### Your objective
Exact copies of the lines below, from the one with "defendants’ marketing and" up to and including the one with "The plaintiffs also", are what this calls for; leave out pictures.

Dataset entries
------------------------------------
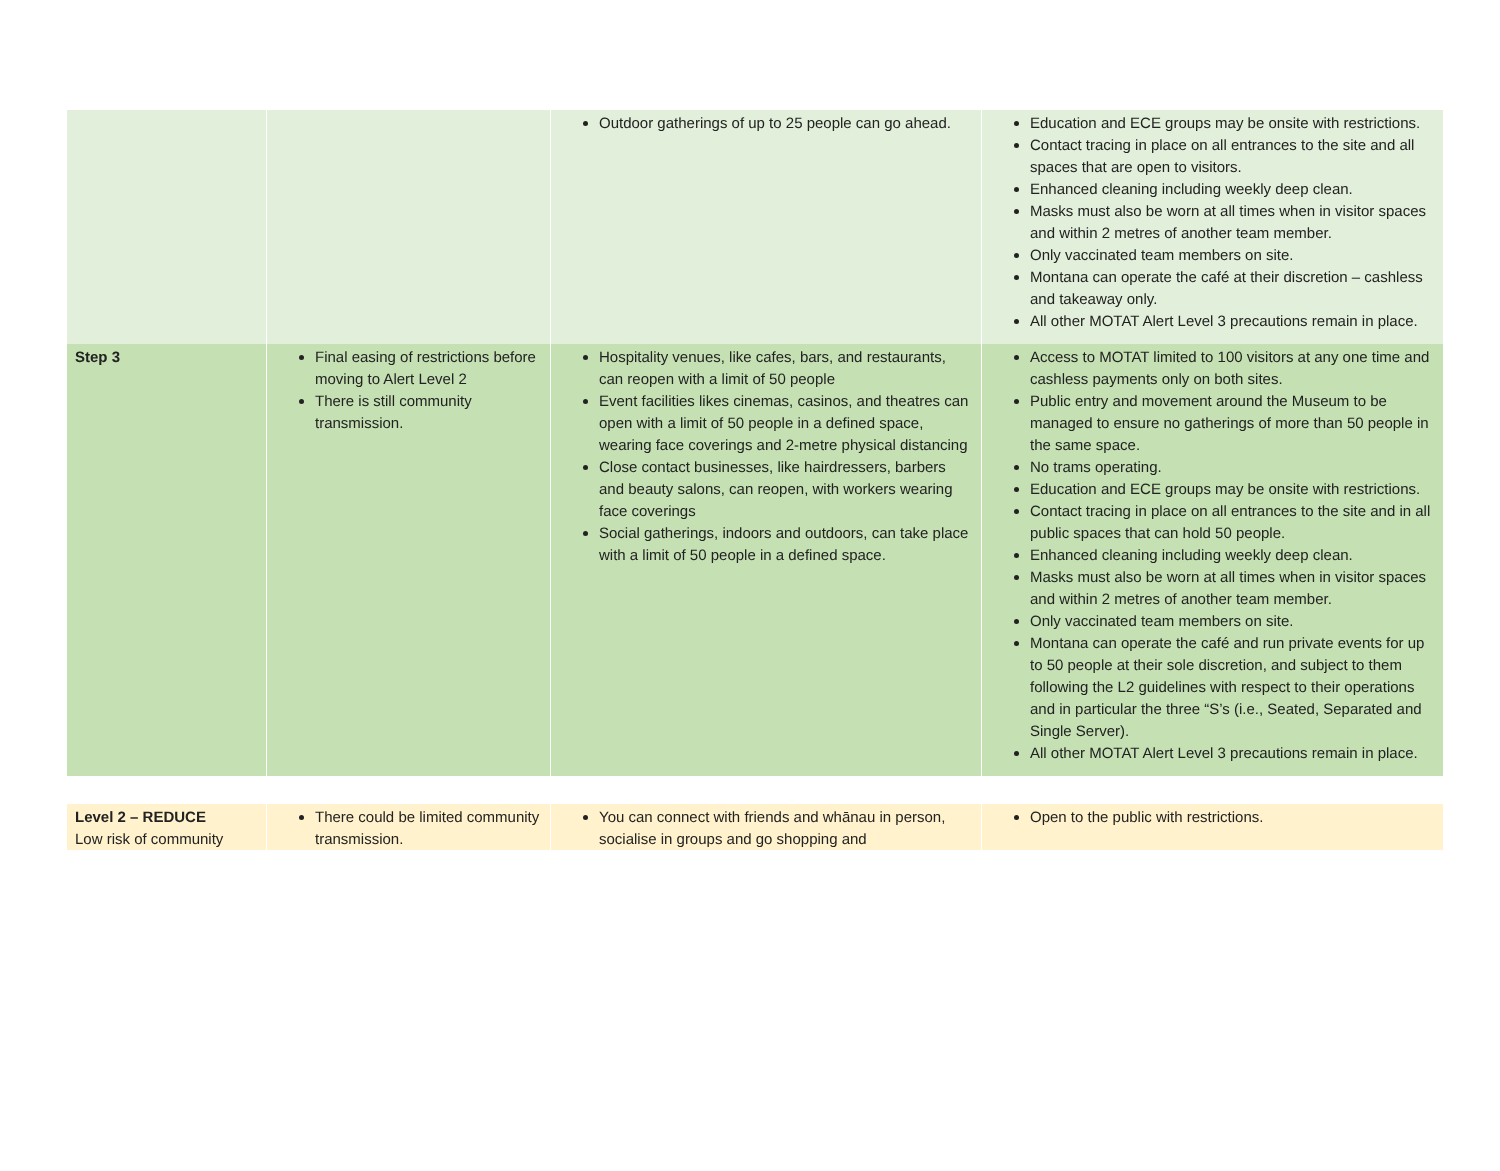| | | Outdoor gatherings of up to 25 people can go ahead. | Education and ECE groups may be onsite with restrictions. Contact tracing in place on all entrances to the site and all spaces that are open to visitors. Enhanced cleaning including weekly deep clean. Masks must also be worn at all times when in visitor spaces and within 2 metres of another team member. Only vaccinated team members on site. Montana can operate the café at their discretion – cashless and takeaway only. All other MOTAT Alert Level 3 precautions remain in place. |
| Step 3 | Final easing of restrictions before moving to Alert Level 2 There is still community transmission. | Hospitality venues, like cafes, bars, and restaurants, can reopen with a limit of 50 people Event facilities likes cinemas, casinos, and theatres can open with a limit of 50 people in a defined space, wearing face coverings and 2-metre physical distancing Close contact businesses, like hairdressers, barbers and beauty salons, can reopen, with workers wearing face coverings Social gatherings, indoors and outdoors, can take place with a limit of 50 people in a defined space. | Access to MOTAT limited to 100 visitors at any one time and cashless payments only on both sites. Public entry and movement around the Museum to be managed to ensure no gatherings of more than 50 people in the same space. No trams operating. Education and ECE groups may be onsite with restrictions. Contact tracing in place on all entrances to the site and in all public spaces that can hold 50 people. Enhanced cleaning including weekly deep clean. Masks must also be worn at all times when in visitor spaces and within 2 metres of another team member. Only vaccinated team members on site. Montana can operate the café and run private events for up to 50 people at their sole discretion, and subject to them following the L2 guidelines with respect to their operations and in particular the three “S’s (i.e., Seated, Separated and Single Server). All other MOTAT Alert Level 3 precautions remain in place. |
| Level 2 – REDUCE Low risk of community | There could be limited community transmission. | You can connect with friends and whānau in person, socialise in groups and go shopping and | Open to the public with restrictions. |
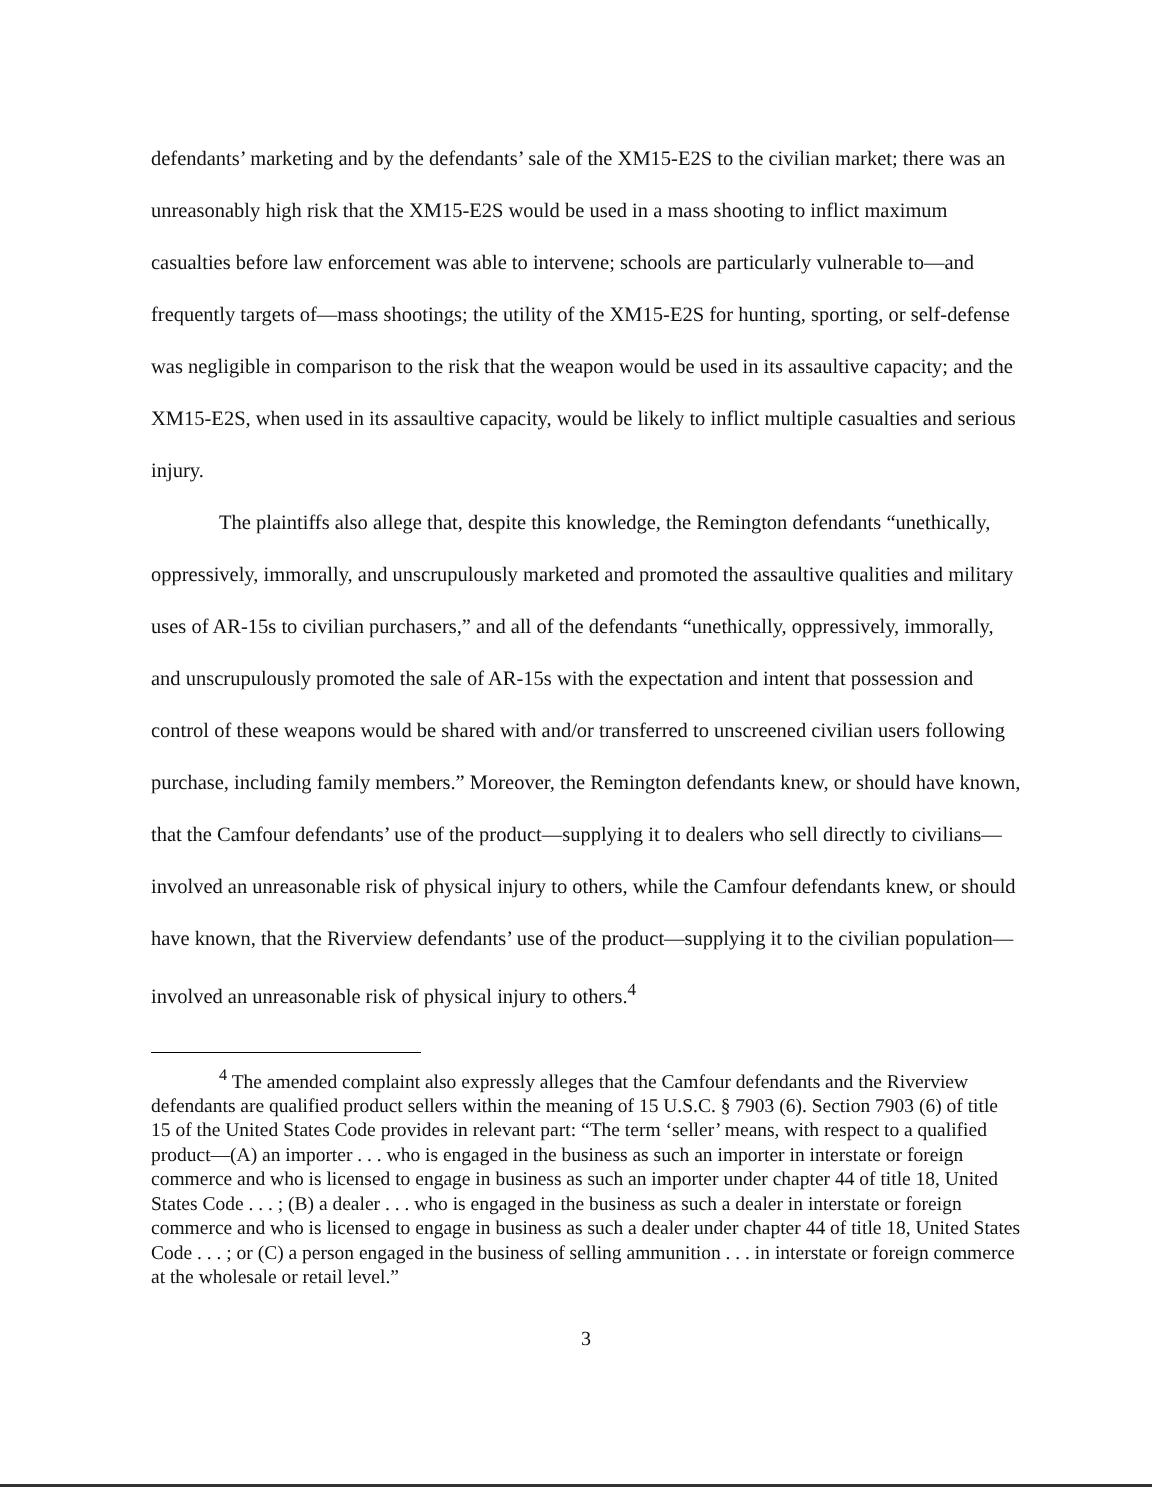defendants’ marketing and by the defendants’ sale of the XM15-E2S to the civilian market; there was an unreasonably high risk that the XM15-E2S would be used in a mass shooting to inflict maximum casualties before law enforcement was able to intervene; schools are particularly vulnerable to—and frequently targets of—mass shootings; the utility of the XM15-E2S for hunting, sporting, or self-defense was negligible in comparison to the risk that the weapon would be used in its assaultive capacity; and the XM15-E2S, when used in its assaultive capacity, would be likely to inflict multiple casualties and serious injury.
The plaintiffs also allege that, despite this knowledge, the Remington defendants “unethically, oppressively, immorally, and unscrupulously marketed and promoted the assaultive qualities and military uses of AR-15s to civilian purchasers,” and all of the defendants “unethically, oppressively, immorally, and unscrupulously promoted the sale of AR-15s with the expectation and intent that possession and control of these weapons would be shared with and/or transferred to unscreened civilian users following purchase, including family members.” Moreover, the Remington defendants knew, or should have known, that the Camfour defendants’ use of the product—supplying it to dealers who sell directly to civilians—involved an unreasonable risk of physical injury to others, while the Camfour defendants knew, or should have known, that the Riverview defendants’ use of the product—supplying it to the civilian population—involved an unreasonable risk of physical injury to others.<sup>4</sup>
<sup>4</sup> The amended complaint also expressly alleges that the Camfour defendants and the Riverview defendants are qualified product sellers within the meaning of 15 U.S.C. § 7903 (6). Section 7903 (6) of title 15 of the United States Code provides in relevant part: “The term ‘seller’ means, with respect to a qualified product—(A) an importer . . . who is engaged in the business as such an importer in interstate or foreign commerce and who is licensed to engage in business as such an importer under chapter 44 of title 18, United States Code . . . ; (B) a dealer . . . who is engaged in the business as such a dealer in interstate or foreign commerce and who is licensed to engage in business as such a dealer under chapter 44 of title 18, United States Code . . . ; or (C) a person engaged in the business of selling ammunition . . . in interstate or foreign commerce at the wholesale or retail level.”
3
------------------------------------
### Response for this exercise
defendants’ marketing and by the defendants’ sale of the XM15-E2S to the civilian market; there was an unreasonably high risk that the XM15-E2S would be used in a mass shooting to inflict maximum casualties before law enforcement was able to intervene; schools are particularly vulnerable to—and frequently targets of—mass shootings; the utility of the XM15-E2S for hunting, sporting, or self-defense was negligible in comparison to the risk that the weapon would be used in its assaultive capacity; and the XM15-E2S, when used in its assaultive capacity, would be likely to inflict multiple casualties and serious injury.
The plaintiffs also allege that, despite this knowledge, the Remington defendants “unethically, oppressively, immorally, and unscrupulously marketed and promoted the assaultive qualities and military uses of AR-15s to civilian purchasers,” and all of the defendants “unethically, oppressively, immorally, and unscrupulously promoted the sale of AR-15s with the expectation and intent that possession and control of these weapons would be shared with and/or transferred to unscreened civilian users following purchase, including family members.” Moreover, the Remington defendants knew, or should have known, that the Camfour defendants’ use of the product—supplying it to dealers who sell directly to civilians—involved an unreasonable risk of physical injury to others, while the Camfour defendants knew, or should have known, that the Riverview defendants’ use of the product—supplying it to the civilian population—involved an unreasonable risk of physical injury to others.<sup>4</sup>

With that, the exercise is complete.